/formual1

"Explore Formula 1 data analytics with this project. Leveraging the Ergast API, it utilizes Databricks Spark for ingestion, transformation, and analysis. ADLS acts as the storage layer, while Power BI visualizes the ADLS presentation layer. Uncover insights in the world of Formula 1 through powerful data analytics."

Primary LanguagePython

Formula 1 Data Analytics Project

This project aims to perform data analytics on Formula 1 racing data using the Ergast API as the data source. The architecture of the project is as follows:

Architecture Diagram

Architecture Overview

  1. Ergast API: The Ergast API serves as the primary data source for Formula 1 racing data.

  2. ADLS RAW layer: The data from the Ergast API is ingested into the Azure Data Lake Storage (ADLS) RAW layer, which acts as the initial storage layer for the raw data.
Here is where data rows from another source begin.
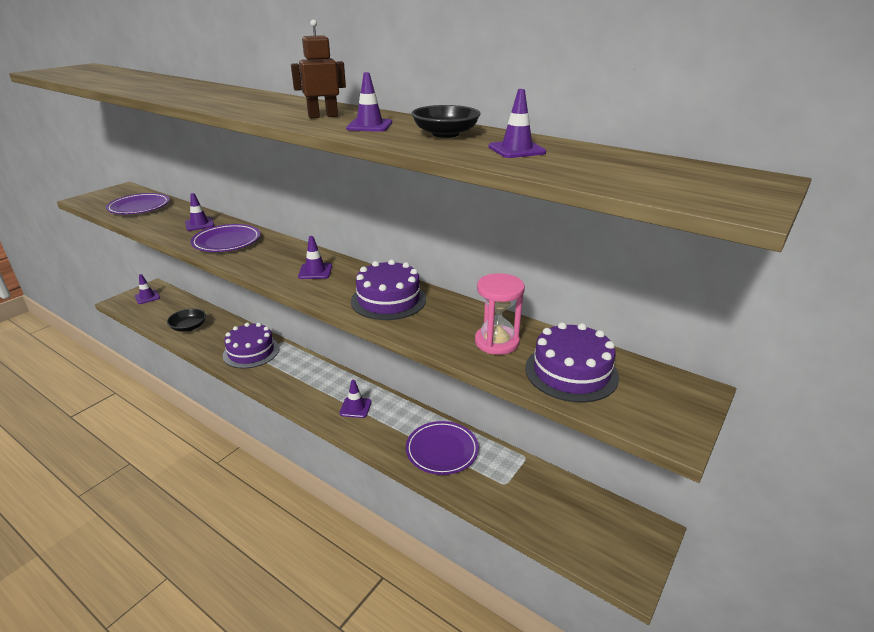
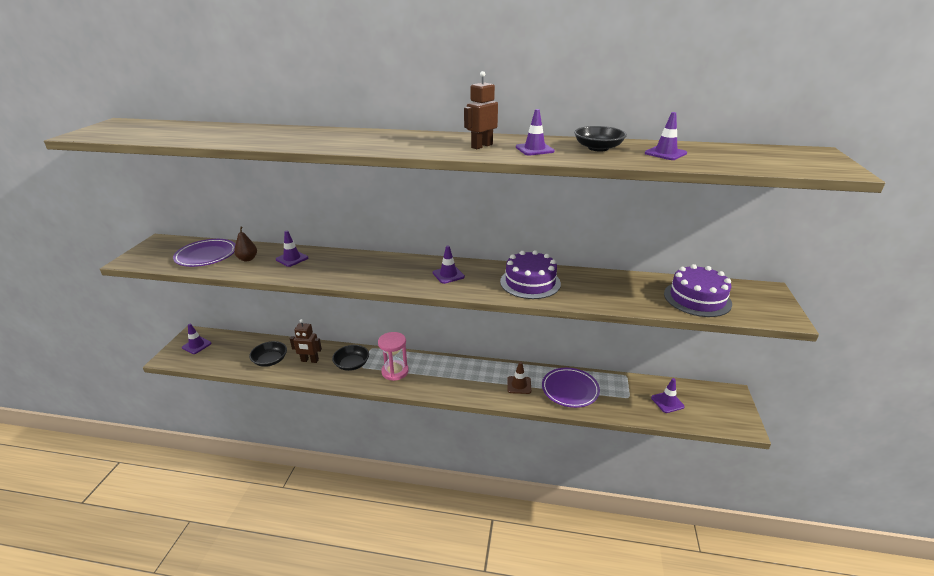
camera: 25 degrees left, 0 degrees up
(165, 217) = (247, 259): none -> brown pear
(219, 337) = (309, 360): none -> brown robot
(227, 242) = (340, 268): purple plate -> none
(251, 352) = (352, 364): purple cake -> black bowl
(355, 407) = (481, 380): purple traffic cone -> purple traffic cone (667, 402)
(390, 426) = (519, 385): none -> brown traffic cone
(496, 342) = (634, 292): pink hourglass -> pink hourglass (395, 371)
  3. Ingest (Databricks Spark): Using Databricks Spark, the data is ingested from the ADLS RAW layer, performing necessary data transformations and cleaning operations.
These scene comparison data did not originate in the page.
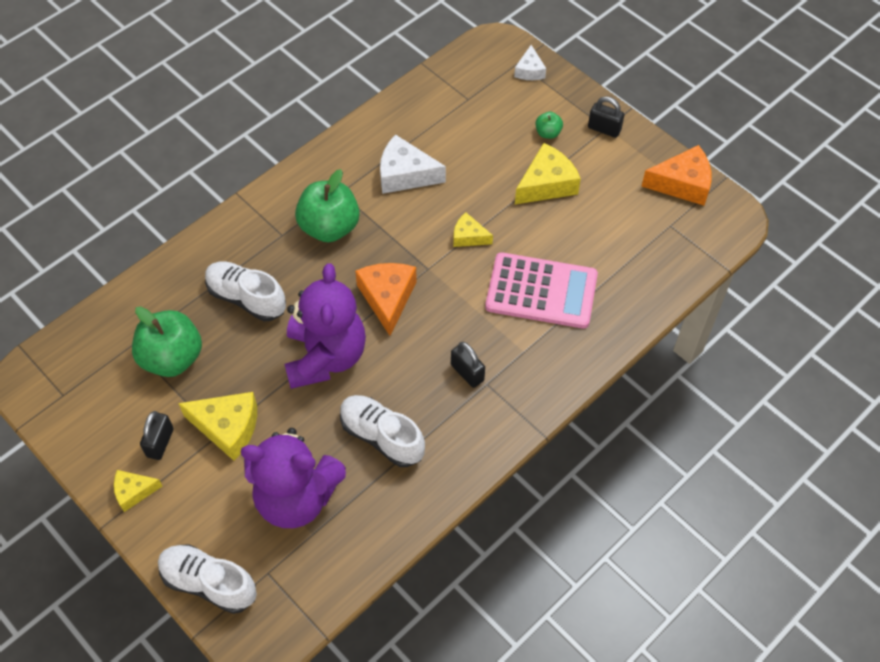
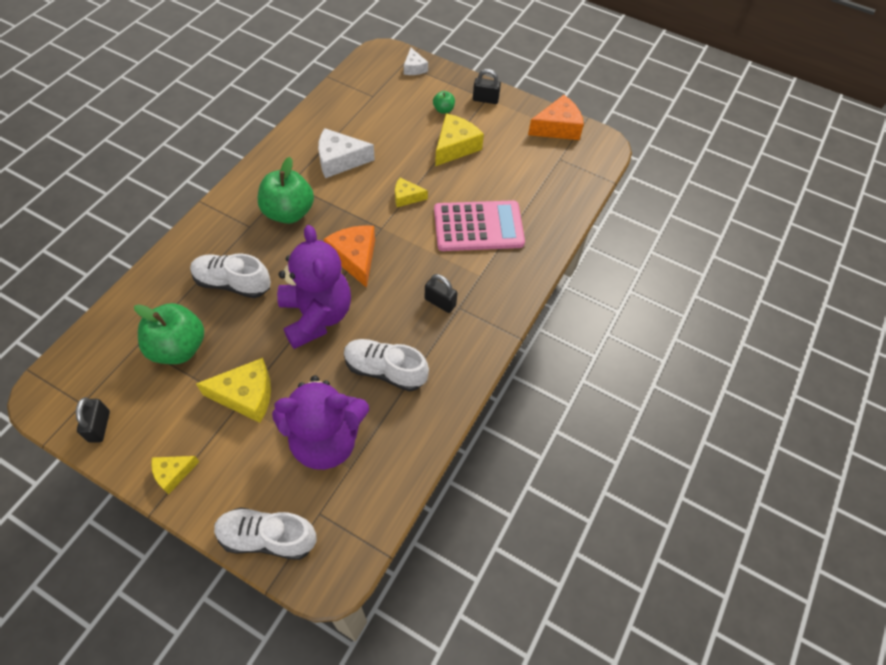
camera: 20 degrees left, 0 degrees up
(160, 443) = (187, 423): black padlock -> black padlock (99, 426)

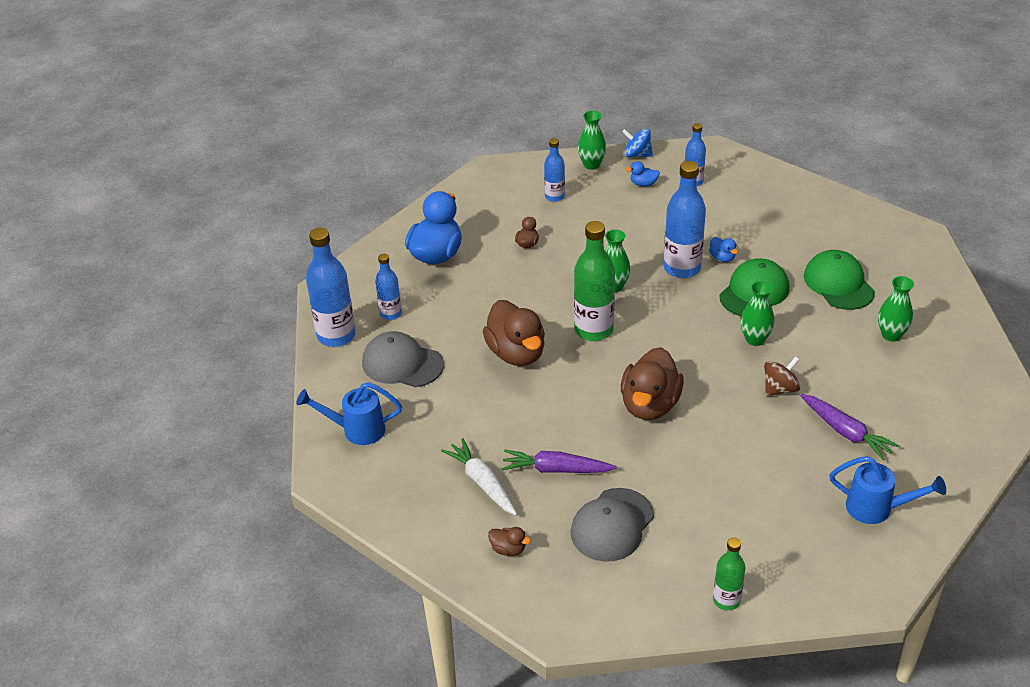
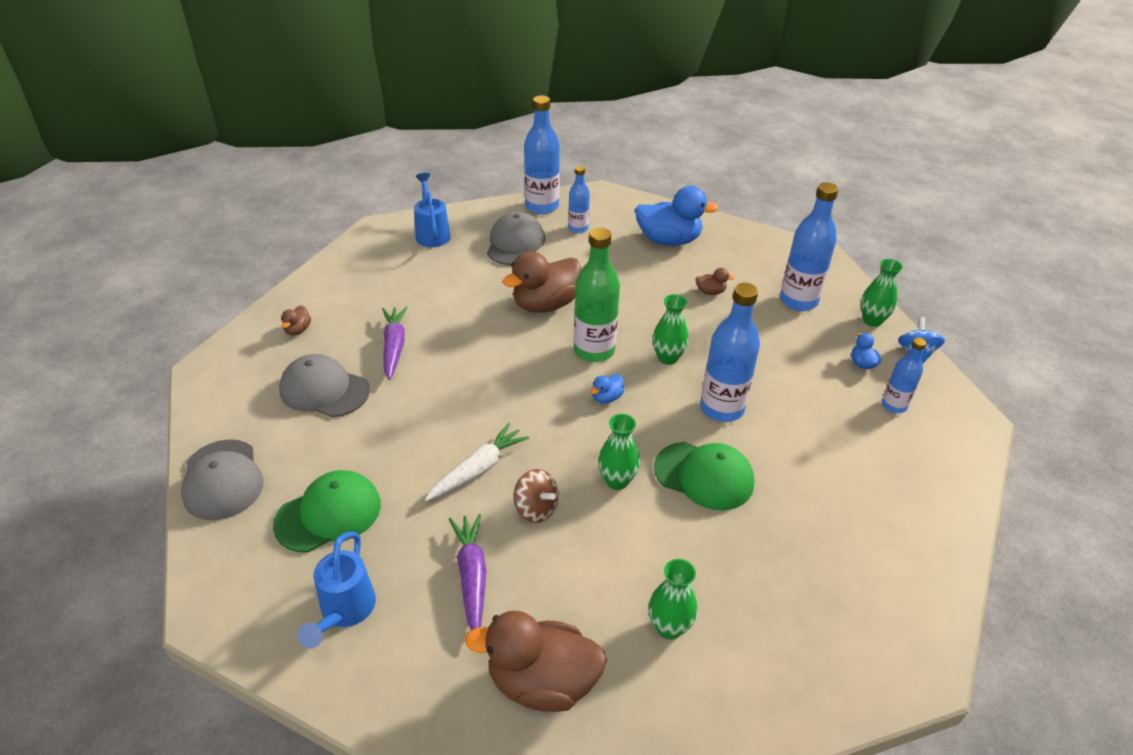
camera: 75 degrees right, 0 degrees up
(482, 483) = (375, 306): white carrot -> white carrot (478, 469)
(554, 196) = (798, 301): blue bottle -> blue bottle, size x1.74
(650, 405) = (490, 401): brown duck -> brown duck (542, 682)
(722, 258) = (756, 442): blue duck -> blue duck (606, 398)
(726, 600) = (222, 480): green bottle -> grey cap
(838, 284) = (755, 563): green cap -> green cap (328, 514)
(845, 432) = (472, 577): purple carrot -> purple carrot turned 135 degrees clockwise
  4. ADLS ingest layer: The transformed data is stored in the ADLS ingest layer, serving as an intermediate storage layer for further processing.

  5. Transform (Databricks Spark): Databricks Spark is used again to perform additional data transformations and aggregations on the data stored in the ADLS ingest layer.

  6. ADLS presentation layer: The transformed and processed data is stored in the ADLS presentation layer, providing a structured and optimized format for analysis.

  7. Analyse (Databricks): Leveraging the power of Databricks, the data in the ADLS presentation layer is analyzed using various analytical techniques and algorithms.

  8. ADLS presentation layer to Power BI: The analyzed data from the ADLS presentation layer is visualized and presented using Power BI for intuitive and interactive data exploration.